---------- Entries supplied ----------

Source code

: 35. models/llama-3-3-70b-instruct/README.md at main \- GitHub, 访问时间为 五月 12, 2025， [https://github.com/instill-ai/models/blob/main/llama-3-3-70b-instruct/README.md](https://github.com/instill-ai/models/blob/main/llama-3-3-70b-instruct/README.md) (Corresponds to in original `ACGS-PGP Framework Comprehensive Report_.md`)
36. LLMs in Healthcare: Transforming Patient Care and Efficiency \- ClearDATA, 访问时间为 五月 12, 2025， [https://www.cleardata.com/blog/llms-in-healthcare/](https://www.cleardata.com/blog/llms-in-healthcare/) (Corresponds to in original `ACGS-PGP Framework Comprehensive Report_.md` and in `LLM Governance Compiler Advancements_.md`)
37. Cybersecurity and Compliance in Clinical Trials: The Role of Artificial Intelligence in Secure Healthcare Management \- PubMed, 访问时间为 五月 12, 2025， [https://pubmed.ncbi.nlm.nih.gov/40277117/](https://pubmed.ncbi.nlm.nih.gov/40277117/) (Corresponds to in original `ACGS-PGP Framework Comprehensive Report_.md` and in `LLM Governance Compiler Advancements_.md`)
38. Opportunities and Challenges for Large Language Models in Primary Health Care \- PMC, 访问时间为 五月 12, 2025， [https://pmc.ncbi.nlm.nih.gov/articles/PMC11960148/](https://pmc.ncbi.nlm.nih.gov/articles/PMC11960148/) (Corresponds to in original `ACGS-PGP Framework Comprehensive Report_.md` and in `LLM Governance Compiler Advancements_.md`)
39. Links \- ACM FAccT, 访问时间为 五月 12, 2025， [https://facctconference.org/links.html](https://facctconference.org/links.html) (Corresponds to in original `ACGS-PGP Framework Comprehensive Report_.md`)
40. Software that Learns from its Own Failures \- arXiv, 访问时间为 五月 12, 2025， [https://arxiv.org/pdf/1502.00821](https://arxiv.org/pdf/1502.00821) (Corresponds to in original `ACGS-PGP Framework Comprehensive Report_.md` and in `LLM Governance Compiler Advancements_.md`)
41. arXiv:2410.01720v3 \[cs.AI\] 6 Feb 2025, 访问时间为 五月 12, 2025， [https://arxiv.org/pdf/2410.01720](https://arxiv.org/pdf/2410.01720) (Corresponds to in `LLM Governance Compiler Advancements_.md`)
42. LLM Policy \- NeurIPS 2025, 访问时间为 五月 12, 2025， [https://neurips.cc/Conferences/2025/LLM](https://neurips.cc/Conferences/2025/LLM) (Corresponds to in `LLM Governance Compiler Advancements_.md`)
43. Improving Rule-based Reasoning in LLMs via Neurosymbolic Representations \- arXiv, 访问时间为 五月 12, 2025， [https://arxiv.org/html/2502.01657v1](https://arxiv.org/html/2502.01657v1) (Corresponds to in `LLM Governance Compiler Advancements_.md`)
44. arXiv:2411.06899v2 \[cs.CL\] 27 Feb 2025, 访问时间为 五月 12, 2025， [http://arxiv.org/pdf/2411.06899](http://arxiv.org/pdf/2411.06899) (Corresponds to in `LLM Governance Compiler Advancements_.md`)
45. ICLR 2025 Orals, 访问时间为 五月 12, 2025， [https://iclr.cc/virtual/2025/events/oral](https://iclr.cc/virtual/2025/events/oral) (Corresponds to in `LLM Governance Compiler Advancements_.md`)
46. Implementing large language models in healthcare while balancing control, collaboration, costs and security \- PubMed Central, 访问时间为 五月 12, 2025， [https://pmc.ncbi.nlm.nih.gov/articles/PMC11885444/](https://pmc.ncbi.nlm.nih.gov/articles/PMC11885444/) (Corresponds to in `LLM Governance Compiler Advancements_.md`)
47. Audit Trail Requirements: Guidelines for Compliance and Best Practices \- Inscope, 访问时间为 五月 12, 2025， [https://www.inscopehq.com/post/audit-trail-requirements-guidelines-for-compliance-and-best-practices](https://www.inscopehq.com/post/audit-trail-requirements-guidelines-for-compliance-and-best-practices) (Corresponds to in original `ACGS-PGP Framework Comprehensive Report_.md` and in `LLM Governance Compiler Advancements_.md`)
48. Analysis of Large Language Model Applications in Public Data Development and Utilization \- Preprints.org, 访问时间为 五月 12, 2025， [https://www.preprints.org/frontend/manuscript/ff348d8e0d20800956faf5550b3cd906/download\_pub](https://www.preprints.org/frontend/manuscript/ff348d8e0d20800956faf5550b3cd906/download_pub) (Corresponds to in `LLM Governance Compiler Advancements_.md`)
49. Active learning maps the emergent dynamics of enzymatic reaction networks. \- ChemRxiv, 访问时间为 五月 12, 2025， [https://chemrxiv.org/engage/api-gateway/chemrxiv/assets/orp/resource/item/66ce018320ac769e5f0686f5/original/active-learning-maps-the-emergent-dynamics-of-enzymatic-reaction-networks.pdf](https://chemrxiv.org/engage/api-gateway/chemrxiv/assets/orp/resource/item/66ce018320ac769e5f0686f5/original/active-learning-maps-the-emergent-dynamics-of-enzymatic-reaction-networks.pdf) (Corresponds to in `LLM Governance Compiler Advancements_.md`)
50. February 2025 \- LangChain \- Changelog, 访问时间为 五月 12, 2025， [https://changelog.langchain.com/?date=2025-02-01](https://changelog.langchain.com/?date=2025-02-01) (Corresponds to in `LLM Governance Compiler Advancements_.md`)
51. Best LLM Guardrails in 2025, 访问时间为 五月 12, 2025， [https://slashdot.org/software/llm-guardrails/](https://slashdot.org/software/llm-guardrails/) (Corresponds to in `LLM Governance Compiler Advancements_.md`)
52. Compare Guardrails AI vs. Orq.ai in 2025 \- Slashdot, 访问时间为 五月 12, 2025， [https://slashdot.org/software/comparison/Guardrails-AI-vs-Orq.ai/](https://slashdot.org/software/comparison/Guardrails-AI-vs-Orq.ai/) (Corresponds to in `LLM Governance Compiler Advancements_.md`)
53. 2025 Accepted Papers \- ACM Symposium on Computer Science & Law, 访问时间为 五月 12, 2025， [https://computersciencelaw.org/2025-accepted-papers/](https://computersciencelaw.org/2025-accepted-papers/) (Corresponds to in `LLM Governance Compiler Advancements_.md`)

----------

* Directions for this task
A line belongs in the answer if it contains the word "Guardrails"; please copy each such line from the material.

* Exercise solution
51. Best LLM Guardrails in 2025, 访问时间为 五月 12, 2025， [https://slashdot.org/software/llm-guardrails/](https://slashdot.org/software/llm-guardrails/) (Corresponds to in `LLM Governance Compiler Advancements_.md`)
52. Compare Guardrails AI vs. Orq.ai in 2025 \- Slashdot, 访问时间为 五月 12, 2025， [https://slashdot.org/software/comparison/Guardrails-AI-vs-Orq.ai/](https://slashdot.org/software/comparison/Guardrails-AI-vs-Orq.ai/) (Corresponds to in `LLM Governance Compiler Advancements_.md`)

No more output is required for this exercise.